From secret pockets adjacent to the stage proscenium, full-height lighting trusses are deployed for boom positions. “These are invisible in recital mode but slide along ceiling tracks when needed for dance and drama,” notes Taylor. The lighting system includes a Strand 550 console with full tracking backup (1,536-channel capacity) and Strand CD80 SV dimmers with four-hundred-fifteen 2.4kW high rise time performance dimmers (38 dedicated to concert lighting), twenty-four 6.0kW high rise time performance dimmers, and 48 house light dimmers.

The basic concert lighting package consists of ETC Source Four PAR downlights mounted in the EOR, ETC Source Four PARs hung on the catwalk, 16 ETC Source Four ellipsoidals on the second balcony rail (eight each side), and seven ETC Source Four ellipsoidal frontlights hung in each of the catwalks. There are also PAR-30 downlights under the balcony of the EOR. Additional lighting inventory, including two Lycian SuperArc Long Throw 400w HMI followspots, is available for theatre and dance productions.

Sound in the Perelman was also designed to match the flexibility of the space, with a Soundcraft Series 4 32+4 channel console available for use, as well as one Denon DN-C680 CD player, one Tascam DA302 Dual DAT recorder, and two Denon DN-M1050R minidisk recorders for playback, with one Aphex 120A Compellor dual compressor, four dbx 1066 dual compressor/limiters, two Drawmer DS404 Quad/noise gate units, one TC Electronics M3000 digital reverb box, one Yamaha SPX-990 digital reverb/effects unit, and Klark Teknik DN-360 dual ⅓-octave graphic EQ for processing.

Loudspeakers in the flown primary arrays include nine Meyer UPA-1P units (three right, three left, three center). There are also 15 Jason Sound P80 (dual 5" + 110° × 40° HF) units for concealed apron/forestage fill, 36 EAW L8CX2XO units for recessed under-balcony/box areas, two Meyer 650-P portable subwoofers, two Meyer PSM2 speakers, four Meyer UM-1P speakers, and eight EAW MK8196 speakers for portable stage monitors and effects.

Amplifiers range from three Crest CKS 800 amps for concealed apron/forestage fill and four Crest CKS 400 amps for recessed under-balcony/box areas to four Crest CKS 1200-2 units for the patchable stage monitors and effects. The end result is ultimate coverage for any configuration of the space.

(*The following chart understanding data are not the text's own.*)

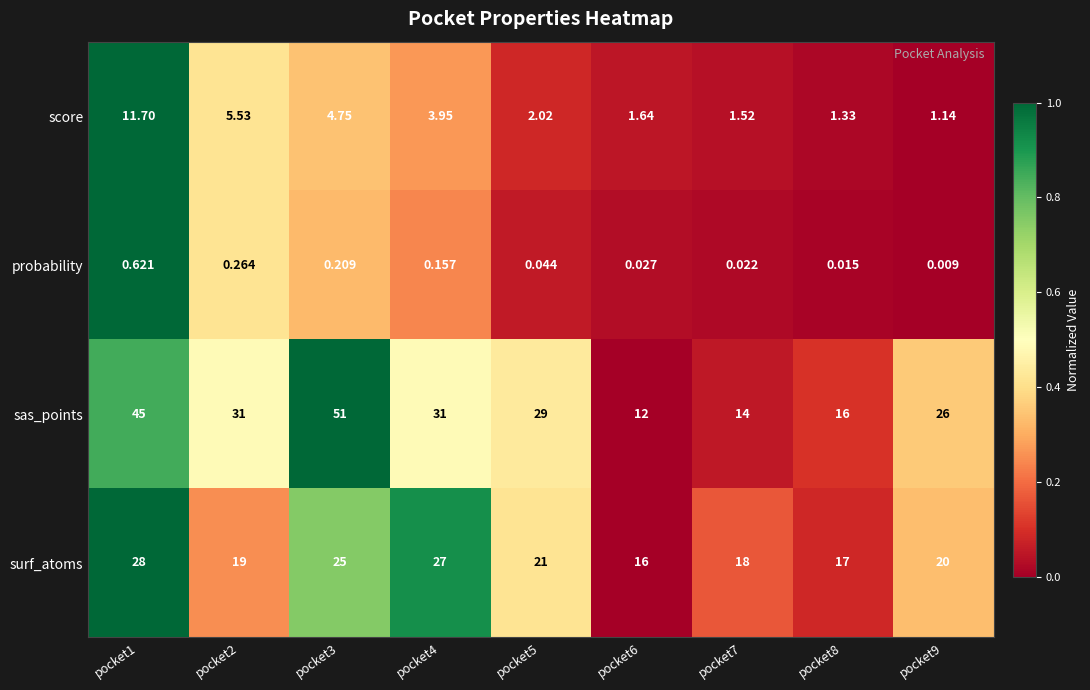

How many data points does each series have?

9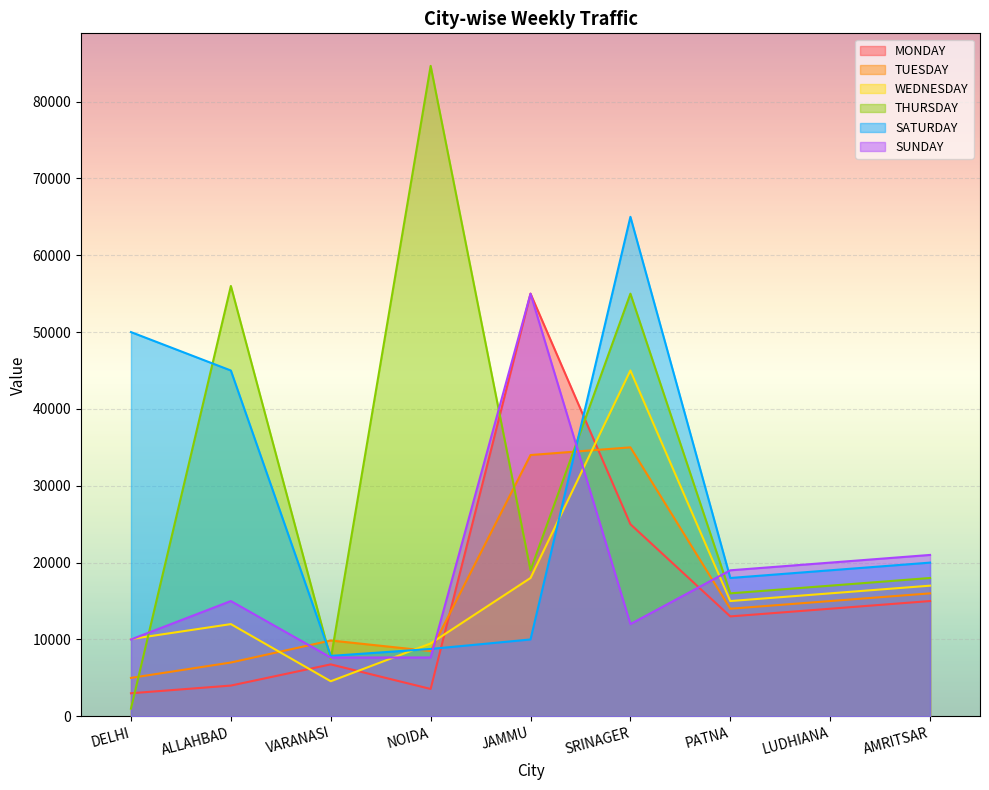

What is the label of the 1st point from the left?

DELHI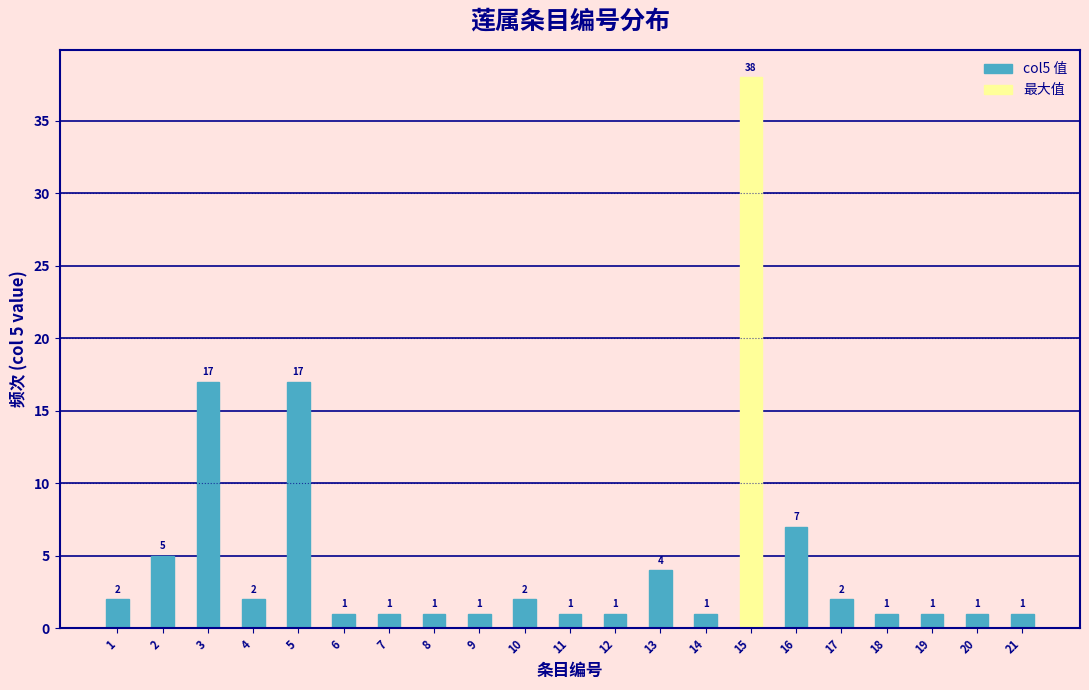

Reading left to right, what are all the values shown in this chart?

2	5	17	2	17	1	1	1	1	2	1	1	4	1	38	7	2	1	1	1	1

“The Philadelphia Orchestra and the other wonderful constituents who make up the family at the Kimmel Center have considerable histories and futuristic vision for how their companies will address the arts in the 21st century,” concludes Taylor. With its state-of-the-art equipment and sophisticated theatre design provided by Theatre Projects and Artec, not to mention Russell Johnson's acoustic achievement, and the overall impact of the architecture, the Kimmel Center should address the needs of the orchestra for its next 100 years.